TLE here but not on ideone

emin3m · February 23, 2015, 4:17pm

hello,i don’t understand why do i get tle for prime palindrome it is working fine on ideone have a look at solution—>link

damn_me · February 23, 2015, 4:29pm

Edited: Eliminate unnecessary function calls like for for any i which is even, you know that cannot be the answer. Use scanf, printf () for io. That may amend your TLE verdict. If you’re still getting TLE (reason in comments), usually, what people do in such questions is find all possible prime numbers which are palindromes using brute force(if the constraints which is possible in this problem) and then output the answer in much less time and computation. See my


[1] for that.


  [1]: http://www.codechef.com/status/PRPALIN,damn_me

emin3m · February 23, 2015, 4:33pm

thanks for reply but see in question it is written number greater or equal to the number.if i will change i=n to i=n+1 than many cases may get wrong as the original number will not get consider.If line 35 is wrong than how to improve .

damn_me · February 23, 2015, 4:39pm

Oh, I missed that point. Check for condition inside the loop that if i is even, then there’s no need to call the two functions as we know that cannot be a prime number.

emin3m · February 23, 2015, 5:04pm

thanks…one last thing i would like to know that whats the time complexity of my code,i feel difficulty in finding time complexity of these type of code.
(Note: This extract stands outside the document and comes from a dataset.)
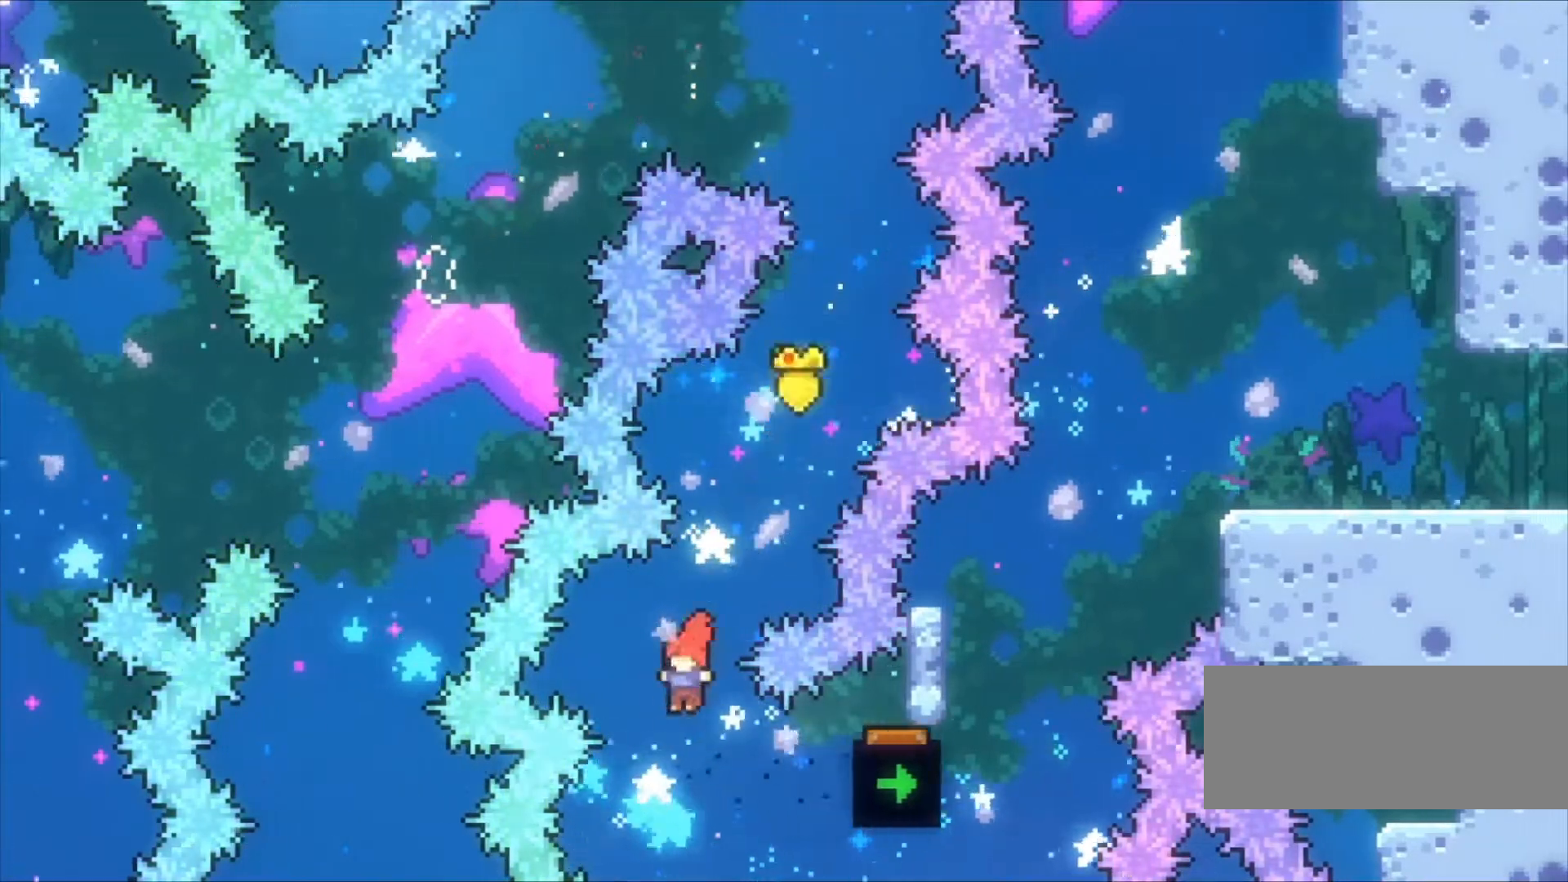
{"keys": ["right", "z"], "events": [[67, "right", "down"], [167, "s", "down"], [233, "s", "up"]]}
damn_me · February 23, 2015, 7:13pm

Try calculating this way: Your every value of i in for loop of main() you’ll have no_of_time_isprime + no_of_time_ispalindrome i.e. number of operations both the function performs which is sqrt(num)+(no_of_digits_num). These much operations will be there for every value of i, thus total is (100000-n)*(sqrt(i)+(no_of_digits_i)) . This is what will happen in worst case. And thus you can fairly assume that its tough for your code to pass the constraints.

emin3m · February 24, 2015, 9:08am

why 100000-n ??

damn_me · February 24, 2015, 11:48am

Oh, i thought of writing something else, in place of (100000-n), it’ll be (p-n) where p is the smallest prime number which will be your answer. So in the first case you can see that n is 100000 and answer for this is 1003001 so the maximum number of iterations can be till (1003001-n) as we hope to find answers for all other values of n till this number.